- [INPUT MATERIAL]:
= = =
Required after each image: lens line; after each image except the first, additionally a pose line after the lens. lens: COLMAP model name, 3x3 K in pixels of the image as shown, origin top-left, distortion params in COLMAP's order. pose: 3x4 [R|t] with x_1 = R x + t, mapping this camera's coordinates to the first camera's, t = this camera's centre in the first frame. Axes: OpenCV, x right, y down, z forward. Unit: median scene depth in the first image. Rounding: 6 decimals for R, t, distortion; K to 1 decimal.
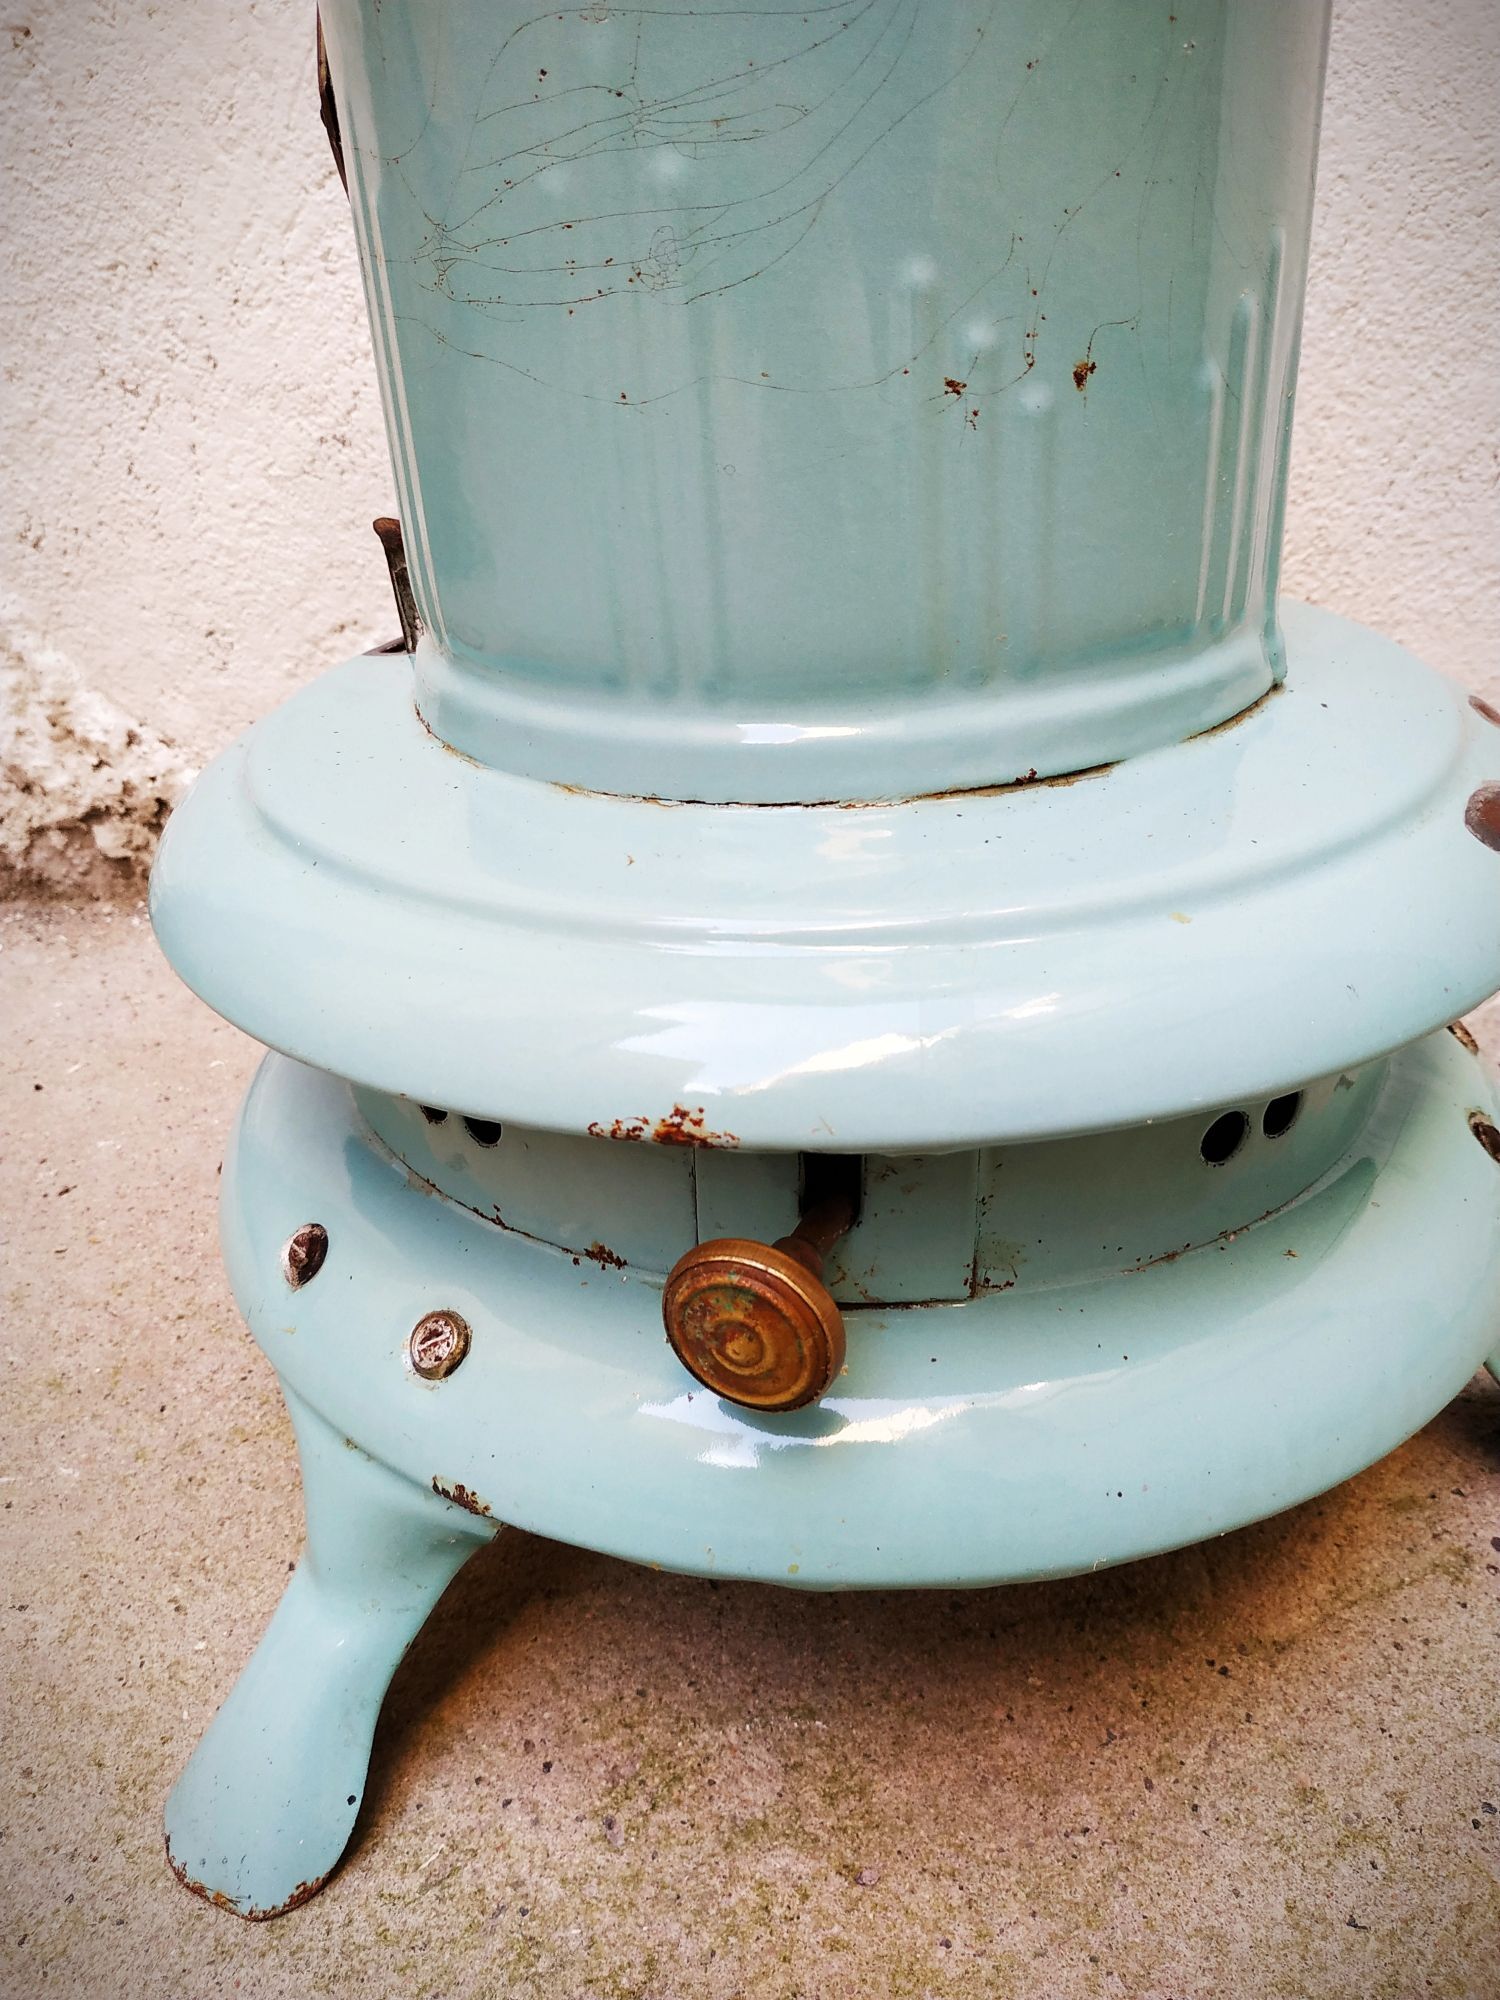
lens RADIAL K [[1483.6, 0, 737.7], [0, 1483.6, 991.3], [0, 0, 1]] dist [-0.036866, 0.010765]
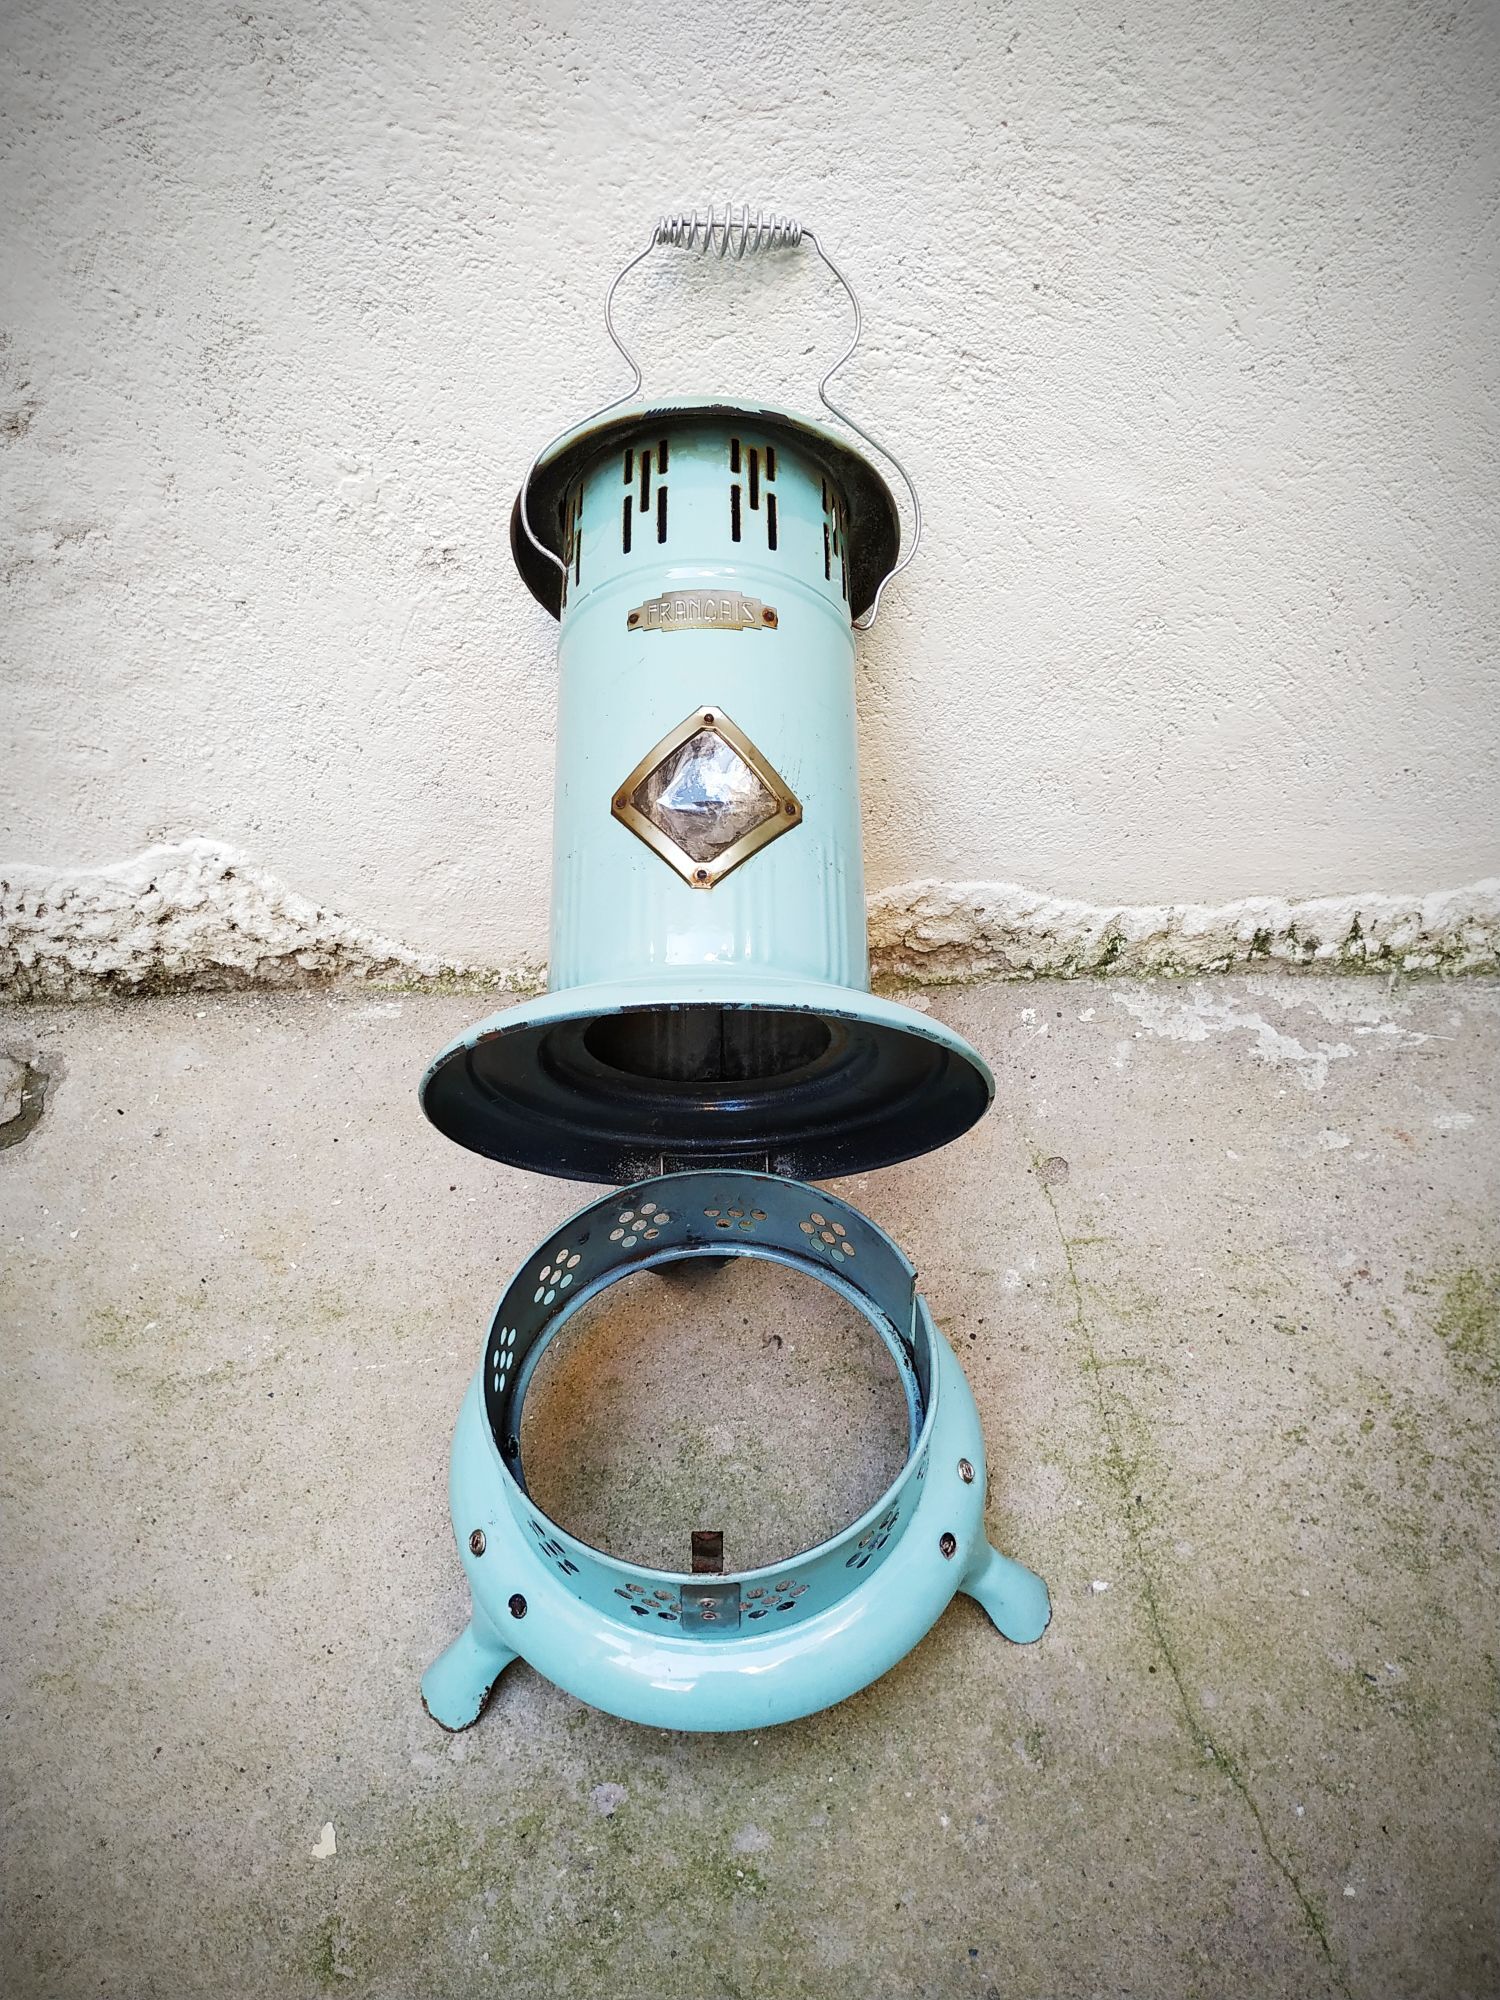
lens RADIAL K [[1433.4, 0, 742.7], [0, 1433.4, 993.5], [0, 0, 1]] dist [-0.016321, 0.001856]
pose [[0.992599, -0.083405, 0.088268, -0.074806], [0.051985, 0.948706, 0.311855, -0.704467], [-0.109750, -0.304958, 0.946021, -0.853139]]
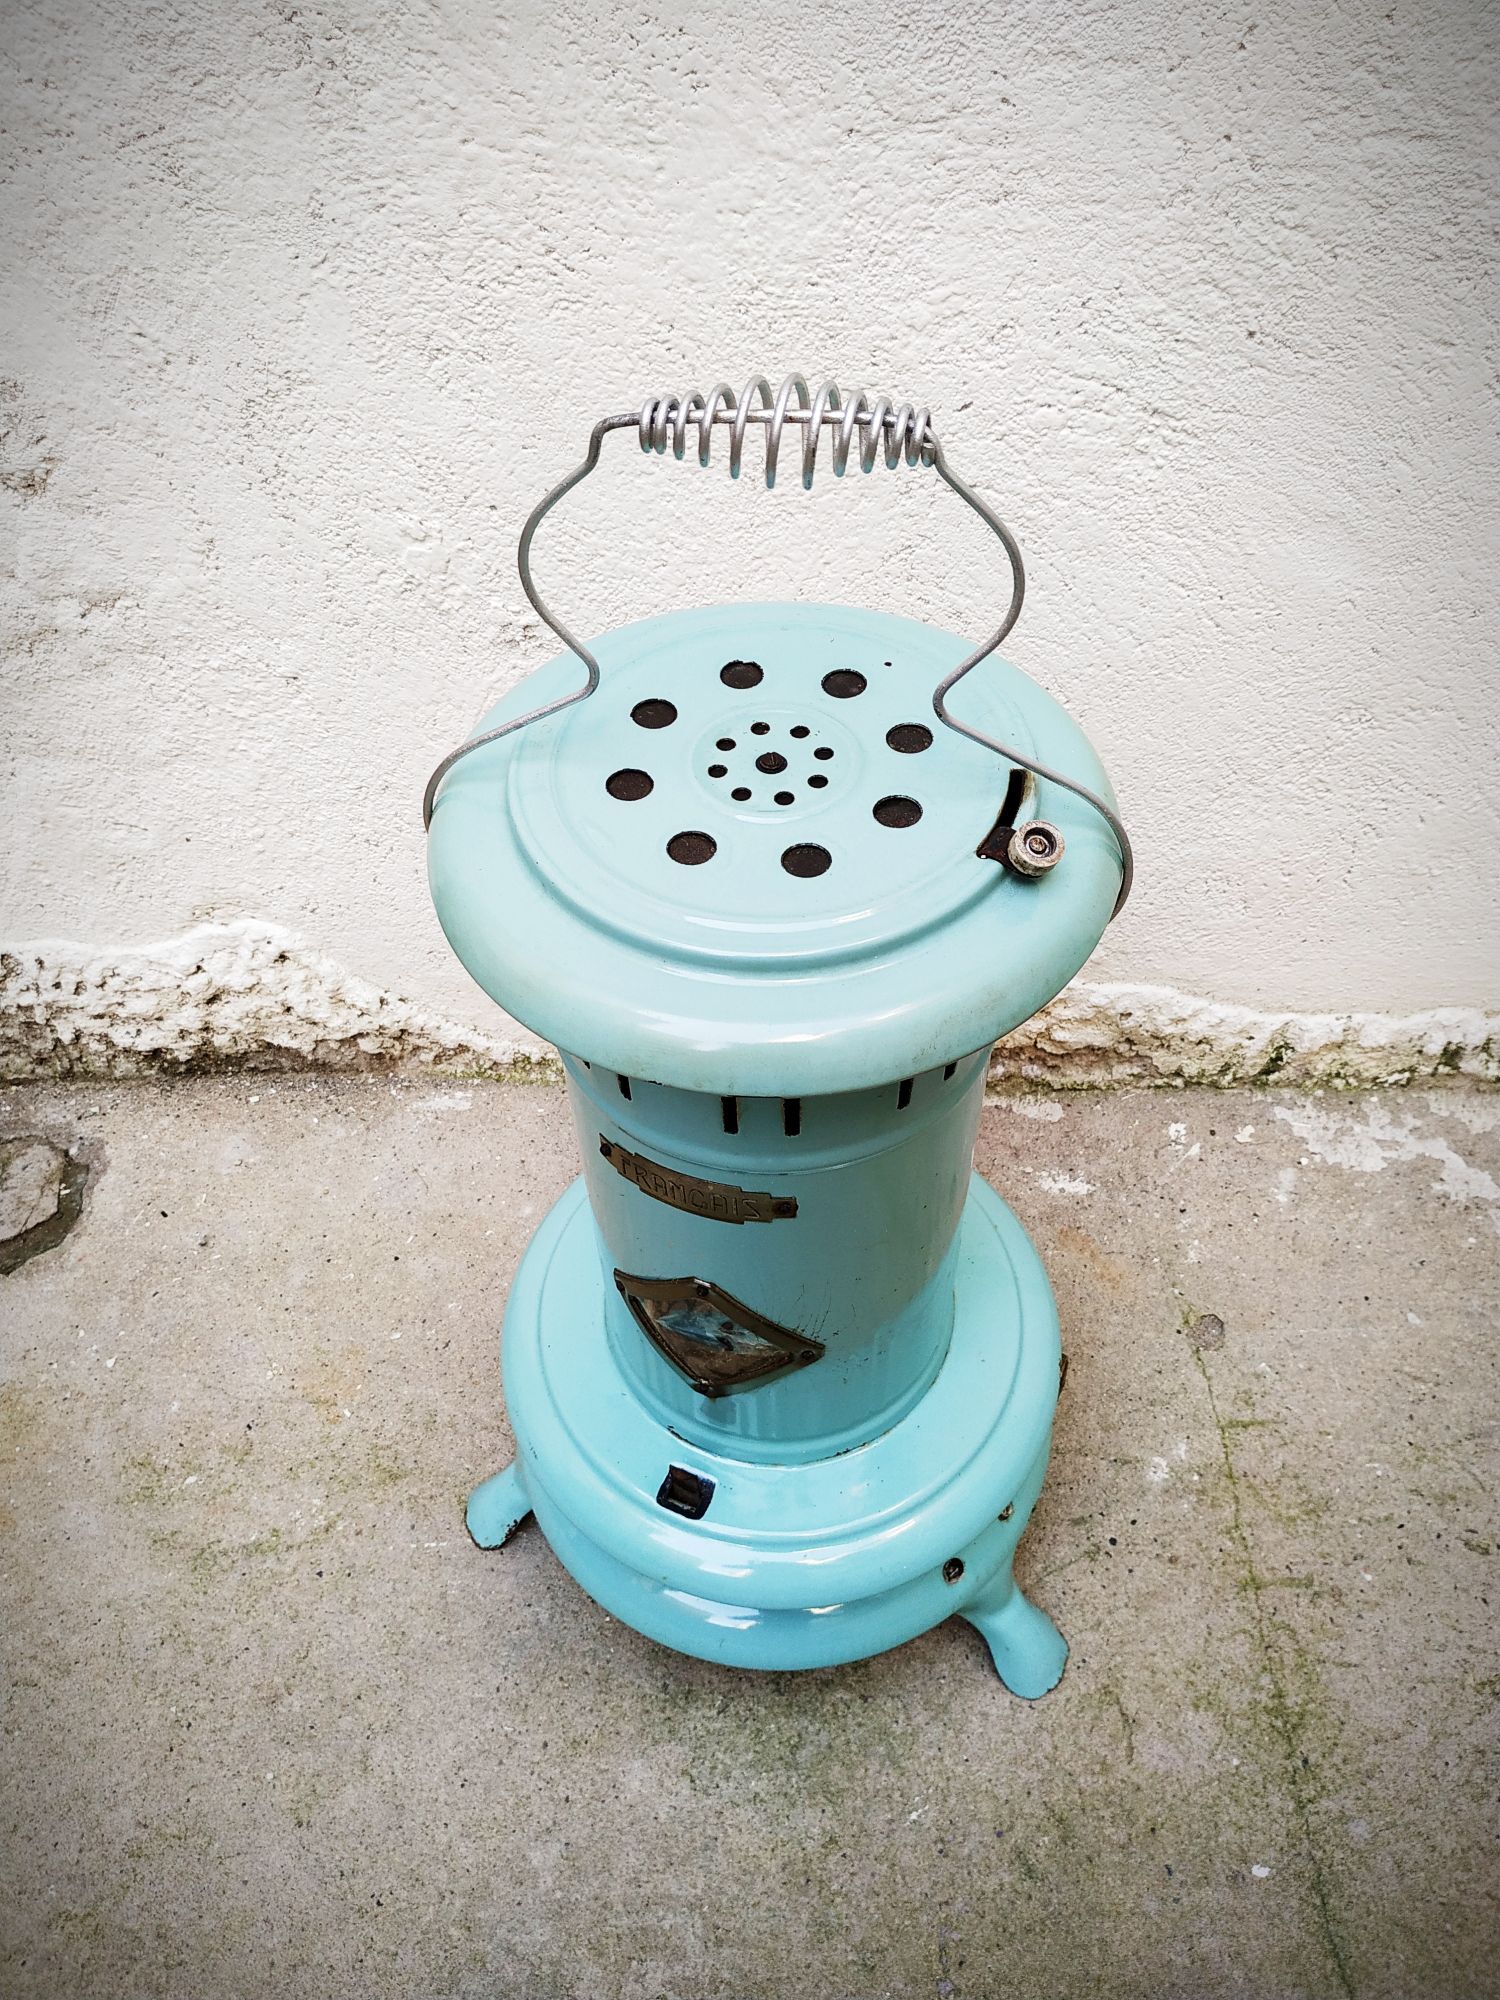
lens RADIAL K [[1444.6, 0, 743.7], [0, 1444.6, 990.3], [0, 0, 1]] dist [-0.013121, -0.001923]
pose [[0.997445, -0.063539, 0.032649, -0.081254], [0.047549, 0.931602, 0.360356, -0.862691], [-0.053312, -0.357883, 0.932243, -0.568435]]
= = =
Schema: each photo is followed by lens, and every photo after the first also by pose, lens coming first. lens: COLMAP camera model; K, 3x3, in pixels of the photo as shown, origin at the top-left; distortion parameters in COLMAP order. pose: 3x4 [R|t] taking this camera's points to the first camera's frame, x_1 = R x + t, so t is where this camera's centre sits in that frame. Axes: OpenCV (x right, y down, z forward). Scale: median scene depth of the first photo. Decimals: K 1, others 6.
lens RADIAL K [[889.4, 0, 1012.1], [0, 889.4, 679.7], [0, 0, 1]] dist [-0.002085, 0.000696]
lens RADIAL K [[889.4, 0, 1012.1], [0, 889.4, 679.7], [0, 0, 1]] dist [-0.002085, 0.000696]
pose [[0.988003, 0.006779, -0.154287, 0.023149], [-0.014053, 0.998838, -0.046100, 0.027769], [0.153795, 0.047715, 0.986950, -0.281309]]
= = =
- [WHAT YOU NEED TO DO]: Pull out each line of the material above that contains the string "forward". Case counts.

- [TASK SOLUTION]:
Required after each image: lens line; after each image except the first, additionally a pose line after the lens. lens: COLMAP model name, 3x3 K in pixels of the image as shown, origin top-left, distortion params in COLMAP's order. pose: 3x4 [R|t] with x_1 = R x + t, mapping this camera's coordinates to the first camera's, t = this camera's centre in the first frame. Axes: OpenCV, x right, y down, z forward. Unit: median scene depth in the first image. Rounding: 6 decimals for R, t, distortion; K to 1 decimal.
Schema: each photo is followed by lens, and every photo after the first also by pose, lens coming first. lens: COLMAP camera model; K, 3x3, in pixels of the photo as shown, origin at the top-left; distortion parameters in COLMAP order. pose: 3x4 [R|t] taking this camera's points to the first camera's frame, x_1 = R x + t, so t is where this camera's centre sits in that frame. Axes: OpenCV (x right, y down, z forward). Scale: median scene depth of the first photo. Decimals: K 1, others 6.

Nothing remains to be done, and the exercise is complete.